> YOUR OBJECTIVE
Copy the listing below line for line, without changing any wording, and leave out every picture.

> DATA SECTION
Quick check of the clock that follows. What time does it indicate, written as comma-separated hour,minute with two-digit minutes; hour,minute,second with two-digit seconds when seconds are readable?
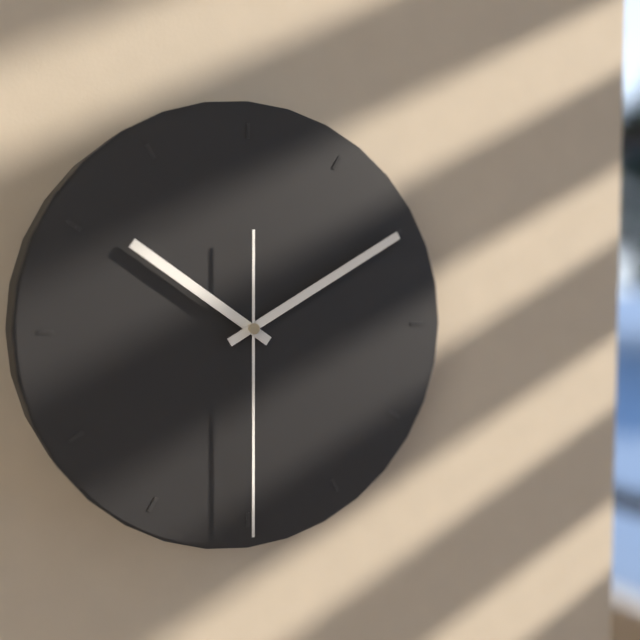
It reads 10,10,30
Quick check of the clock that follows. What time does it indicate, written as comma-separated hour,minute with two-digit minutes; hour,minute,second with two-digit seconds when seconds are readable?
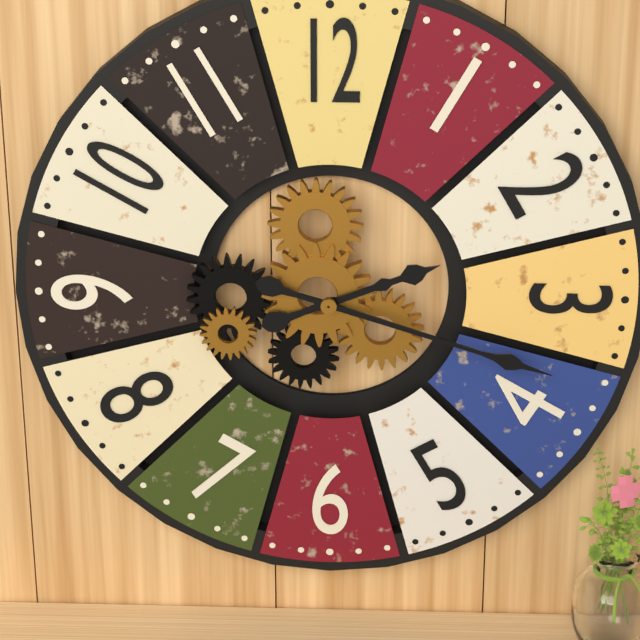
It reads 2,18
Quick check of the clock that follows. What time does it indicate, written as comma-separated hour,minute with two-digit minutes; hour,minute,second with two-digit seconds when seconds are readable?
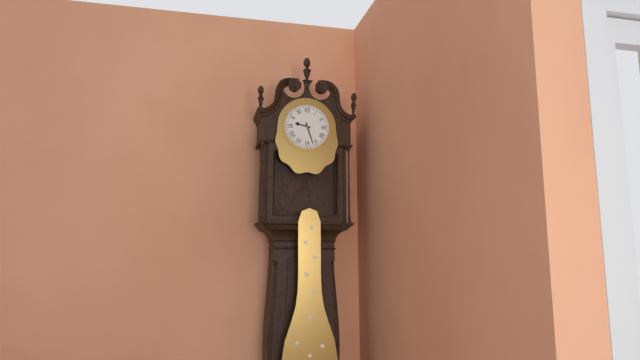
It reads 9,27
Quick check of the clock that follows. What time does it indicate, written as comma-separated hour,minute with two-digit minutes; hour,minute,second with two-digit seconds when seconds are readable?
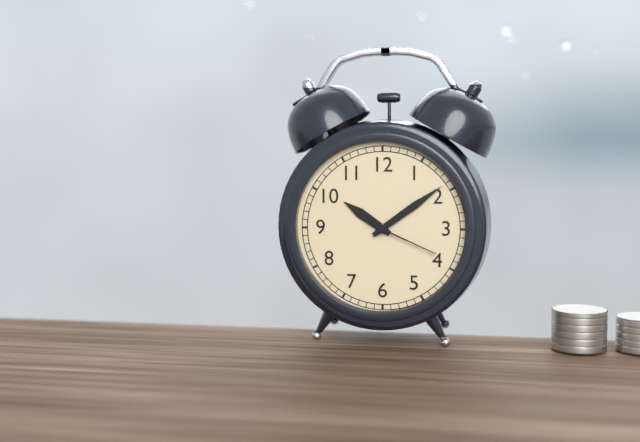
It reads 10,09,19
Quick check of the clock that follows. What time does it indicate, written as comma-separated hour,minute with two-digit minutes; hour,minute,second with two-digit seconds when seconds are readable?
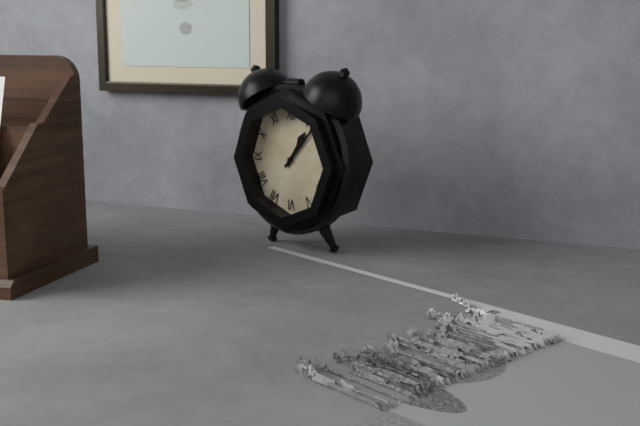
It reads 1,07
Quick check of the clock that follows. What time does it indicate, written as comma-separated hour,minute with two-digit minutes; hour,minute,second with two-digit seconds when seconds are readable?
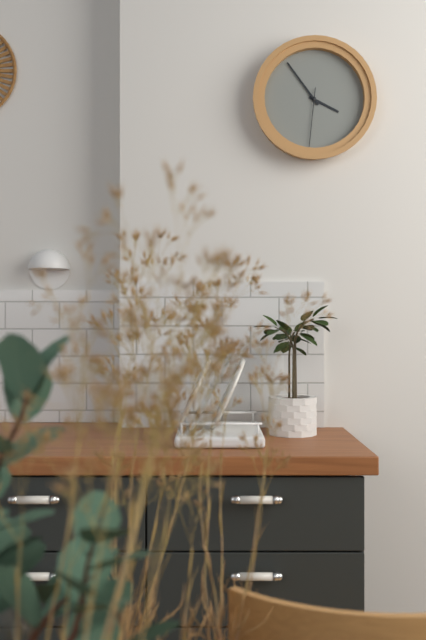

> ANSWER TO THIS EXERCISE
Quick check of the clock that follows. What time does it indicate, written as comma-separated hour,minute with two-digit minutes; hour,minute,second with two-digit seconds when seconds are readable?
It reads 10,10,30
Quick check of the clock that follows. What time does it indicate, written as comma-separated hour,minute with two-digit minutes; hour,minute,second with two-digit seconds when seconds are readable?
It reads 2,18
Quick check of the clock that follows. What time does it indicate, written as comma-separated hour,minute with two-digit minutes; hour,minute,second with two-digit seconds when seconds are readable?
It reads 9,27
Quick check of the clock that follows. What time does it indicate, written as comma-separated hour,minute with two-digit minutes; hour,minute,second with two-digit seconds when seconds are readable?
It reads 10,09,19
Quick check of the clock that follows. What time does it indicate, written as comma-separated hour,minute with two-digit minutes; hour,minute,second with two-digit seconds when seconds are readable?
It reads 1,07
Quick check of the clock that follows. What time does it indicate, written as comma-separated hour,minute with two-digit minutes; hour,minute,second with two-digit seconds when seconds are readable?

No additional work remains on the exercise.